McIntyre has written thousands of articles for 24/7 Wall St. He is an expert on corporate finance, the automotive industry, media companies and international finance. He has edited articles on national demographics, sports, personal income and travel.

His work has been quoted or mentioned in The New York Times, The Wall Street Journal, Los Angeles Times, The Washington Post, NBC News, Time, The New Yorker, HuffPost USA Today, Business Insider, Yahoo, AOL, MarketWatch, The Atlantic, Bloomberg, New York Post, Chicago Tribune, Forbes, The Guardian and many other major publications. McIntyre has been a guest on CNBC, the BBC and television and radio stations across the country.

A magna cum laude graduate of Harvard College, McIntyre also was president of The Harvard Advocate. Founded in 1866, the Advocate is the oldest college publication in the United States.
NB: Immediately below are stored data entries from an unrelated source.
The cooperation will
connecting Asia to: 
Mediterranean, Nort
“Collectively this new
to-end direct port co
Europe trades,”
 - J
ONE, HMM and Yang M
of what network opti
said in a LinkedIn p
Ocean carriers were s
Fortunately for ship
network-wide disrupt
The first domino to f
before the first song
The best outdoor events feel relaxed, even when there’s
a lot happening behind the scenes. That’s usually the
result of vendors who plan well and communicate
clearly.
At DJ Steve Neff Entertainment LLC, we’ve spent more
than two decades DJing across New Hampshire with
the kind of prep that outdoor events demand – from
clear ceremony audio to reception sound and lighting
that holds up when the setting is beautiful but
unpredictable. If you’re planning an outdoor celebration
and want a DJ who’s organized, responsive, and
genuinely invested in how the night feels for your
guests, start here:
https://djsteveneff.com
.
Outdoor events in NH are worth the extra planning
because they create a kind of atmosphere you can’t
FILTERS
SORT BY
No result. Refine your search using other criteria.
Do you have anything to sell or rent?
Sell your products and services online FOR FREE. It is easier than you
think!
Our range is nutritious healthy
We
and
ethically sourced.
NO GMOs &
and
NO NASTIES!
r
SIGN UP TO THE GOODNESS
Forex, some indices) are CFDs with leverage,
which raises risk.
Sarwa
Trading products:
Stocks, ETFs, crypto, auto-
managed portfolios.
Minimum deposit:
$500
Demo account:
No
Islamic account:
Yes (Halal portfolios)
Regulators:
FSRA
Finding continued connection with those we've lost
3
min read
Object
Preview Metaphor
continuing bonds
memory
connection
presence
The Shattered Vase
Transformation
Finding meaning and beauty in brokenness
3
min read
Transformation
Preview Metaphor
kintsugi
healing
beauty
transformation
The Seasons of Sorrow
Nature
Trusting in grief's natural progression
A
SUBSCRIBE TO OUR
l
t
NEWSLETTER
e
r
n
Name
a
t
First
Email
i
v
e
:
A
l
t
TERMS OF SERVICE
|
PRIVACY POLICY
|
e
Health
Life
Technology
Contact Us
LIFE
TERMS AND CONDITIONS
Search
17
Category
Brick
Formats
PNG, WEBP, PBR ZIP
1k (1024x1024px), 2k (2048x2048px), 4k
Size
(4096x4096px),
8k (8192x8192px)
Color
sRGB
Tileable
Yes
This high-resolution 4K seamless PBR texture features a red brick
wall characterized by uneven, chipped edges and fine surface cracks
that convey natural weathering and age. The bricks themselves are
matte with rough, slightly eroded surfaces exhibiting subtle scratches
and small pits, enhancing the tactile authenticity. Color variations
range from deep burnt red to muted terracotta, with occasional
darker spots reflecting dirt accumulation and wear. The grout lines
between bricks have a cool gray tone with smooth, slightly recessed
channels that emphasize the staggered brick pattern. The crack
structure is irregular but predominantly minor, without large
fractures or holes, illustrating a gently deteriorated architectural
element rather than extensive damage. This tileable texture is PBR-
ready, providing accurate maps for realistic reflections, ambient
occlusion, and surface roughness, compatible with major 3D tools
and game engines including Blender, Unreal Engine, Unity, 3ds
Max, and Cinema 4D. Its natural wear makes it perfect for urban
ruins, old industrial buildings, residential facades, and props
TheStreet.com, Comps.com and Edgar Online are some of the public companies for which McIntyre served on the board of directors. He was a Vicinity Corporation board member when the company was sold to Microsoft in 2002. He served on the audit committees of some of these companies.

McIntyre has been the CEO of FutureSource, a provider of trading terminals and news to commodities and futures traders. He was president of Switchboard, the online phone directory company. He served as chairman and CEO of On2 Technologies, the video compression company that provided video compression software for Adobe’s Flash. Google bought On2 in 2009.